Clinical Utility of an Enzyme-Linked Immunosorbent Assay for Detecting Anti-Melanoma Differentiation-Associated Gene 5 Autoantibodies

Abstract

Objective: Autoantibodies to melanoma differentiation-associated gene 5 (MDA5) are specifically expressed in patients with dermatomyositis (DM) and are associated with a subset of DM patients with rapidly progressive interstitial lung disease (RP-ILD). Here, we examined the clinical utility of a newly developed enzyme-linked immunosorbent assay (ELISA) system for detecting these antibodies.

Methods: Here we developed an improved ELISA for detecting anti-MDA5 antibodies. We then performed a multicenter clinical study involving 8 medical centers and enrolled 242 adult patients with polymyositis (PM)/DM, 190 with non-PM/DM connective tissue disease (CTD), 154 with idiopathic interstitial pneumonia (IIP), and 123 healthy controls. Anti-MDA5 antibodies in the patients' serum samples were quantified using our newly developed ELISA, and the results were compared to those obtained using the gold-standard immunoprecipitation (IP) assay. In addition, correlations between the ELISA-quantified anti-MDA5 antibodies and clinical characteristics were evaluated.

Results: In patients with PM/DM, the anti-MDA5 antibody measurements obtained from the ELISA and IP assay were highly concordant; the ELISA exhibited an analytical sensitivity of 98.2%, specificity of 100%, positive predictive value of 100%, and negative predictive value of 99.5% (compared to the IP assay). Anti-MDA5 antibodies were detected in 22.7% of the DM patients, but not in any of the patients with PM, non-PM/DM CTD, or IIP. Clinically amyopathic DM, RP-ILD, arthritis, and fever were more prevalent in DM patients who were anti-MDA5 antibody-positive than in those who were antibody-negative (P ≤ 0.0002 for all comparisons). In addition, anti-MDA5 antibody-positive patients with RP-ILD exhibited higher antibody levels than those without RP-ILD (P = 0.006).

Conclusion: Our newly developed ELISA can detect anti-MDA5 antibodies as efficiently as the gold standard IP assay and has the potential to facilitate the routine clinical measurement of anti-MDA5 antibodies in patients who suspected to have DM.

Fig 1. Purity and antigenicity of recombinant GST-MDA5 protein.

A. Purified recombinant GST-MDA5 fusion protein (2 μg) was subjected to sodium dodecyl sulfate-12.5% polyacrylamide gel electrophoresis, followed by 0.05% Coomassie blue staining. The GST-MDA5 fusion protein was detected as a single band at ~166 kDa (arrow). B. Immunoblot analysis of the recombinant fusion protein was performed by probing with anti-MDA5 antibody-positive DM sera (lanes 1–3), anti-MDA5 antibody-negative DM sera (lanes 4–6), an anti-GST polyclonal antibody (lane 7), and an anti-MDA5 monoclonal antibody (lane 8).

Fig 2. ROC curve analysis to determine the optimal cut-off value for ELISA-quantified anti-MDA5 antibodies.
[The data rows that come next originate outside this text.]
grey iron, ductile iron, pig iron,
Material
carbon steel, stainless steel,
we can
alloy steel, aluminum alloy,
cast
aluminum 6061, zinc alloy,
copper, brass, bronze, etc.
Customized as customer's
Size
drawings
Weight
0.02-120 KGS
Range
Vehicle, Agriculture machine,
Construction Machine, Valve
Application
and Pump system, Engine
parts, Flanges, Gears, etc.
A. The ROC curve showed high concordance between the ELISA and IP assay (area under the curve > 0.99, P < 0.0001). B. The sensitivity and specificity of the anti-MDA5 antibody ELISA for various cutoff levels. A cutoff of 32 U/mL (arrow) provided a sensitivity of 98.2% and specificity of 100%.

Fig 3

Anti-MDA5 (A) and anti-ARS (B) antibody levels in patients with PM/DM, non-PM/DM CTD, IIP, and healthy controls. Anti-MDA5 and anti-ARS antibodies were measured by ELISA in the sera from 242 patients with PM/DM (70 PM, 104 classic DM, and 68 CADM), 190 patients with non-PM/DM CTD, 154 patients with IIP, and 123 healthy volunteers. Cutoff levels of anti-MDA5 and anti-ARS antibodies are shown as broken lines (32 and 25 U/mL, respectively).